Pat had undergone treatment for cancer for seven years and was quite well during this time.
She was a keen Scottish country dancer spending 3 days on a dancing holiday at Arnside in August.
She enjoyed her food as her friends will know, and despite some weight loss, was well.
I relied on Pat frequently for Club history and would have been lost without her help.
We’ll know more about arrangements as soon as we hear from Harry.
Chris Fildes
Dot and I were shocked and deeply saddened when Pat’s husband Harry phoned to tell us that Pat had passed away. We knew her condition had deteriorated but did not expect the end to come so soon.
We first met Pat on our first holiday with the club, shortly after we joined in 1982. The holiday was in Courchevel 1850, and we stayed at the Hotel Bon Sejour on a holiday organised by Ski Supertravel. We were allocated a room in the basement of the hotel which had a distinct smell of drains and very soon became known as the “Dead Rat Room”!
Members on later holidays at the same accommodation also commented on this. At this time, I was very much an early intermediate skier and my technique and abilities left much to be desired, Dot being the better skier of the two of us. However, Pat and Harry took me in hand and gradually my technique improved. I think both of us learned most by skiing directly behind Pat or Harry and trying to copy their wonderful parallel turns.
A few years later on a club holiday to Val d'Isère, Pat introduced me to the experience of skiing on unpisted snow, by taking her group on several “Routes Itineraires”, which were marked but unpisted. After a couple of runs down from the glacier, which I managed to cope with, she led us down the Piste Perdu, a long, deep ravine which was quite narrow in places and involved some rock hopping.
At one point we had to get through a low rock arch, with snowbanks either side, which required a sort of lying down, side-slipping technique, but with Pat’s guidance I made it safely and realised I had actually enjoyed it! I have skied it several times since, but I will always remember that first time.
We were living in the lake District at this time, and on several club holidays, Pat invited us to stay overnight at their house on the night before the holiday and then they drove us to and from the airport. I remember one year we parked our campervan on their drive, which involved some very careful manoeuvring!

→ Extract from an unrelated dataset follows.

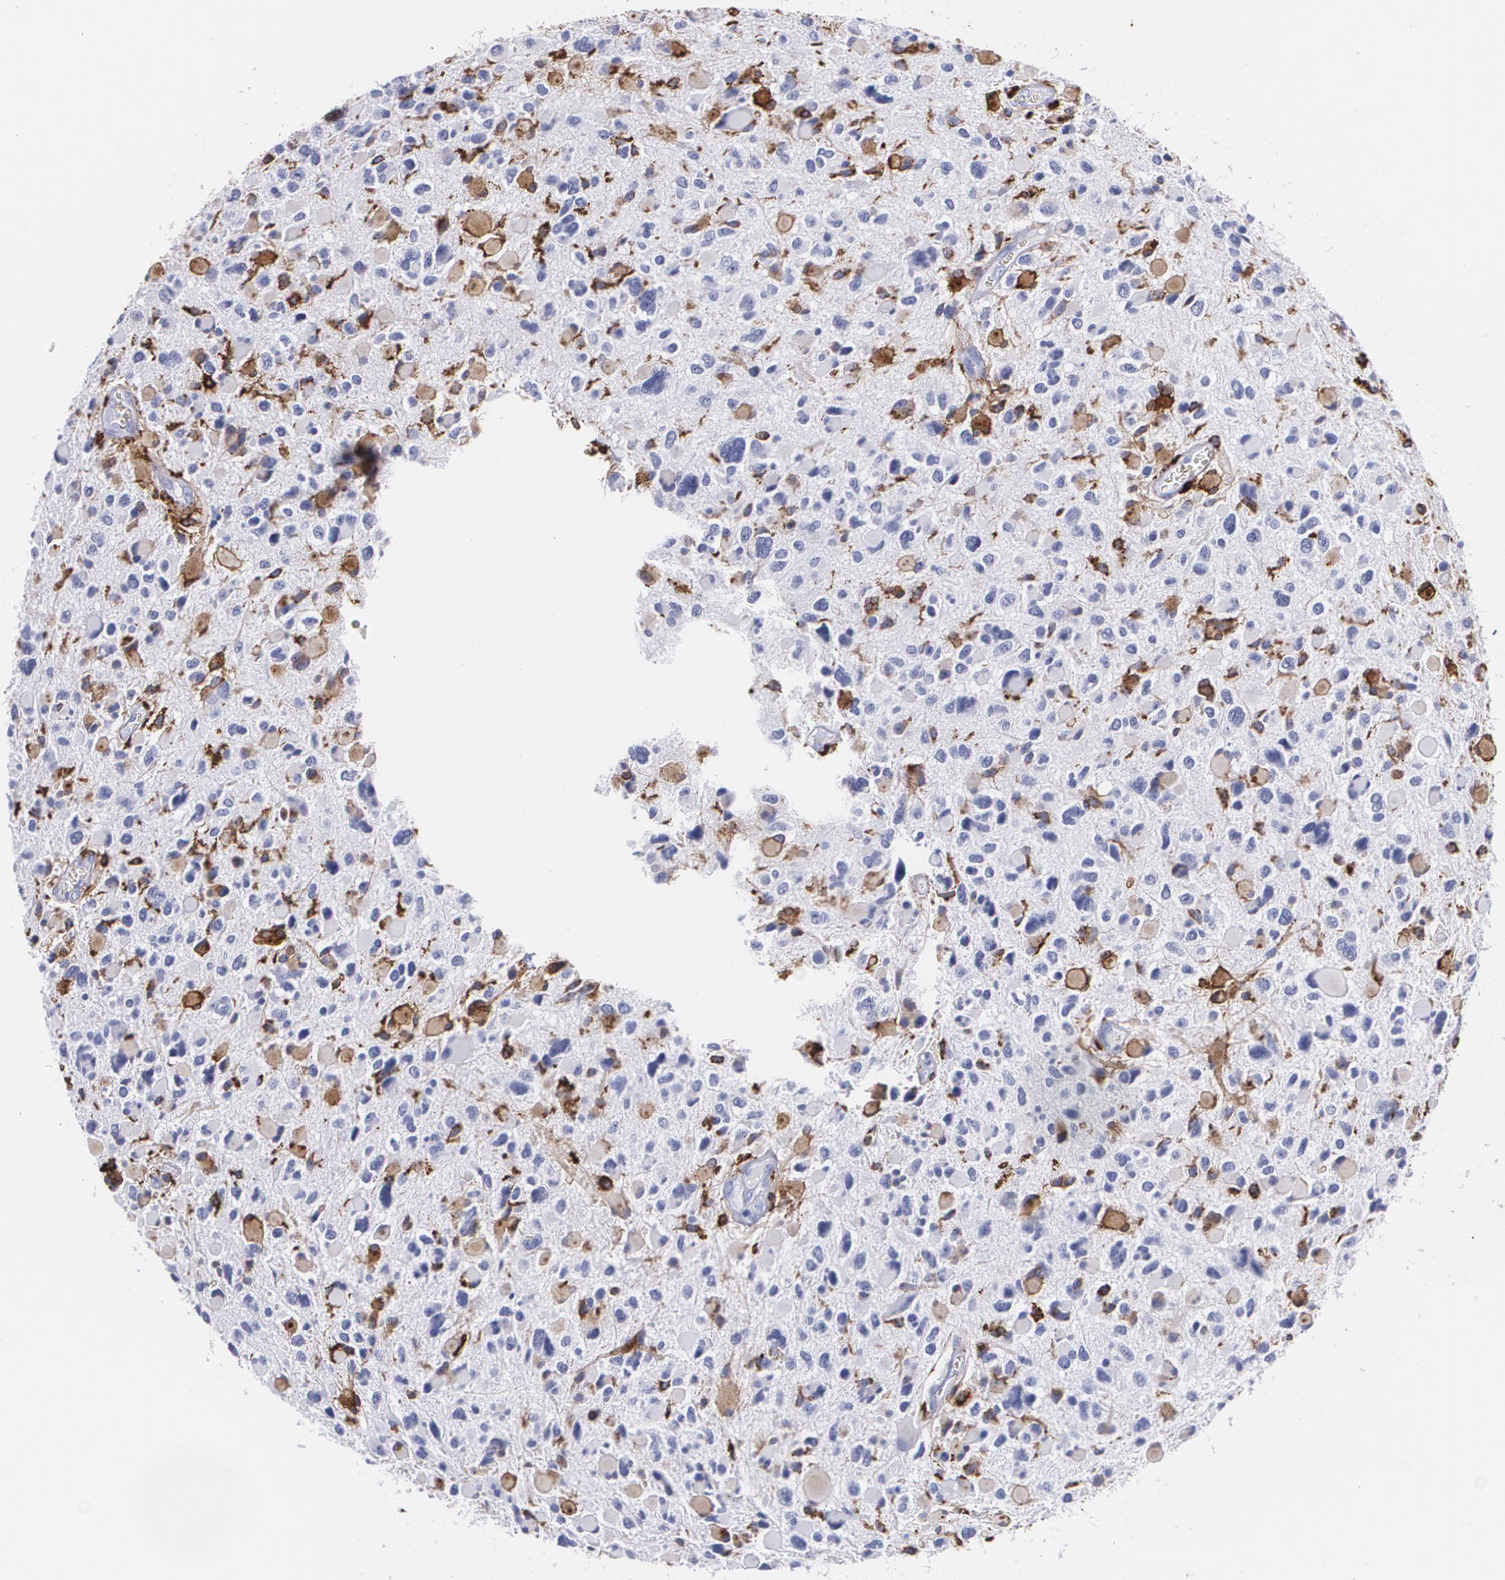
{"staining": {"intensity": "negative", "quantity": "none", "location": "none"}, "tissue": "glioma", "cell_type": "Tumor cells", "image_type": "cancer", "snomed": [{"axis": "morphology", "description": "Glioma, malignant, High grade"}, {"axis": "topography", "description": "Brain"}], "caption": "The photomicrograph reveals no staining of tumor cells in high-grade glioma (malignant).", "gene": "HLA-DRA", "patient": {"sex": "female", "age": 37}}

As well as being founder members of SCoM, Pat and Harry trained as Ski Guides with the Ski Club of Great Britain, so as well as organising our club holidays they were working as ski guides throughout the season. No doubt as a result of this training, Pat took to carrying a large, heavy rucksack, which she gamely removed at the bottom of every chairlift and put back on at the top. I was very impressed with her ability to ski with such a large load.
Although Pat had not skied for several years, she will always be remembered by the older long-term members of our club who knew her and skied with her in those wonderful early days. She will be sadly missed by all of us.